Ian Bostridge (tenor), Lars Vogt (piano) (Pentatone)

Our rating 
4.0 out of 5 star rating 4.0

Schwanengesang; Einsamkeit
Ian Bostridge (tenor), Lars Vogt (piano)
Pentatone PTC 5186 786   69:26 mins


Schwanengesang, astutely collected, titled and marketed not by Schubert, but by his publisher, continues to attract ‘complete’ – and intriguingly fresh – recordings. ‘Liebesbotschaft’ sets the scene with Lars Vogt’s delicious, bubbling chords and rustic bass. ‘Frühlingssehnsucht’ is taken at a cracking but never unrelenting pace. Even the old chestnut ‘Ständchen’ feels rejuvenated, if somewhat choppy, despite the explanation given in the liner notes. The swiftness of ‘Aufenthalt’ is balanced by the gravitas of ‘In der Ferne’. ‘Abschied’ closes the first set with great charm.

The six Heine settings present huge technical and interpretative challenges. ‘Der Atlas’ has a raw violence, and Ian Bostridge rises bravely to its vocal demands. Vogt’s obsessive, rippling arpeggios of ‘Die Stadt’ are spine-chillingly sinister. Overall, though, this set is less persuasive, needing more depth, force and range of sound; the hanger-on song ‘Die Taubenpost’ is also oddly unsettled in tempo.

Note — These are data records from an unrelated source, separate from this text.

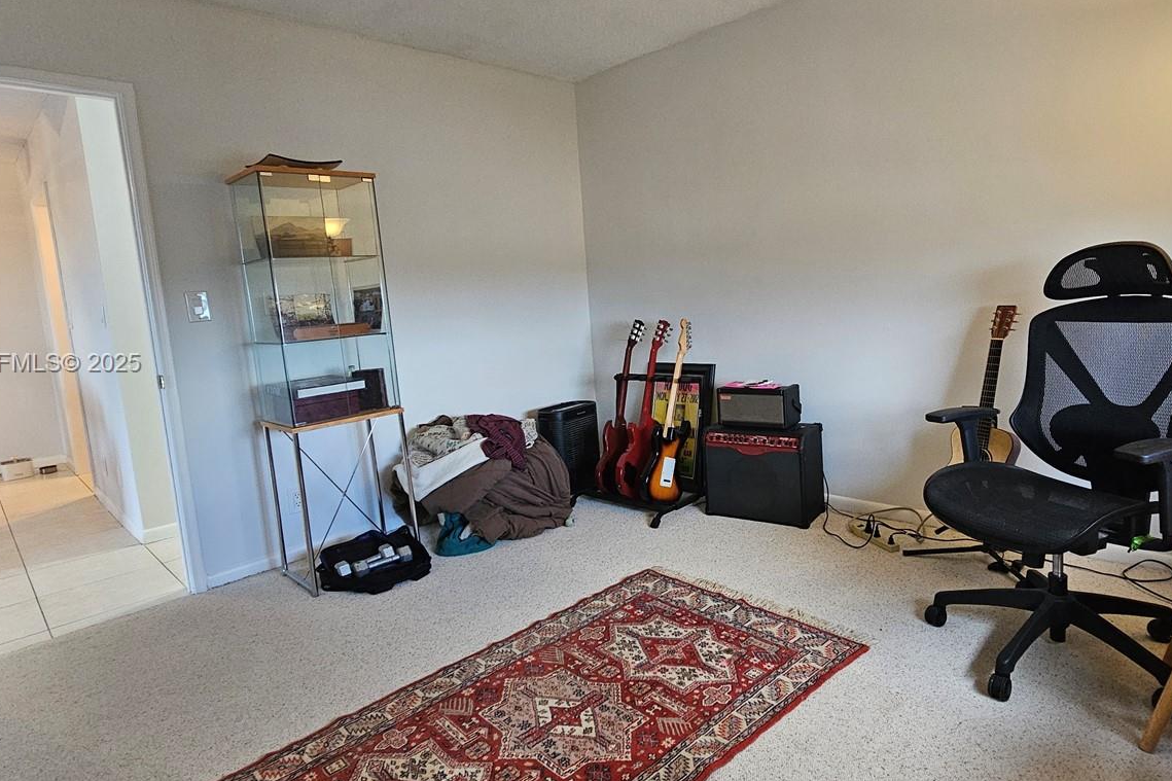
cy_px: 364
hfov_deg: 86.7
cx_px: 643
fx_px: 618
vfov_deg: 64.5
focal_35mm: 19
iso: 400
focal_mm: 2.2
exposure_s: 1/60
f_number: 2.2
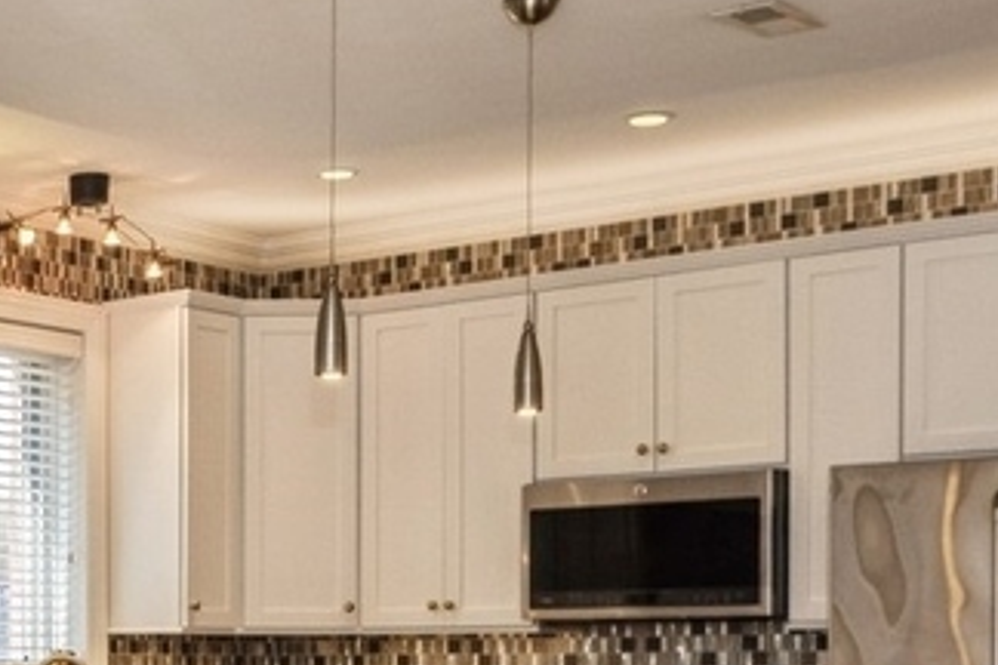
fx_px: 2218
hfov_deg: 22.7
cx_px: -291
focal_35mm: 80
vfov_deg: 16.5
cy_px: 748
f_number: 8
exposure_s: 1/60
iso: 320
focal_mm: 16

Einsamkeit, a true cycle, is more formally and harmonically awkward, but works brilliantly here. The musicians are matched in both power and frailty, navigating the cycle’s erratic mood swings with assurance; only the closing celebration of solitude in old age sounded unconvinced of its own message. This musical partnership is companionable, even exciting, because Vogt does not ‘accompany’ slavishly, but retains his own character, spreading, anticipating or delaying harmonies to tell an independently compelling tale. His playing has dazzling textural richness. With only the occasional Anglicism and vocal uncertainty, Bostridge brings characteristic emotional immersion, crafting persuasively vulnerable protagonists.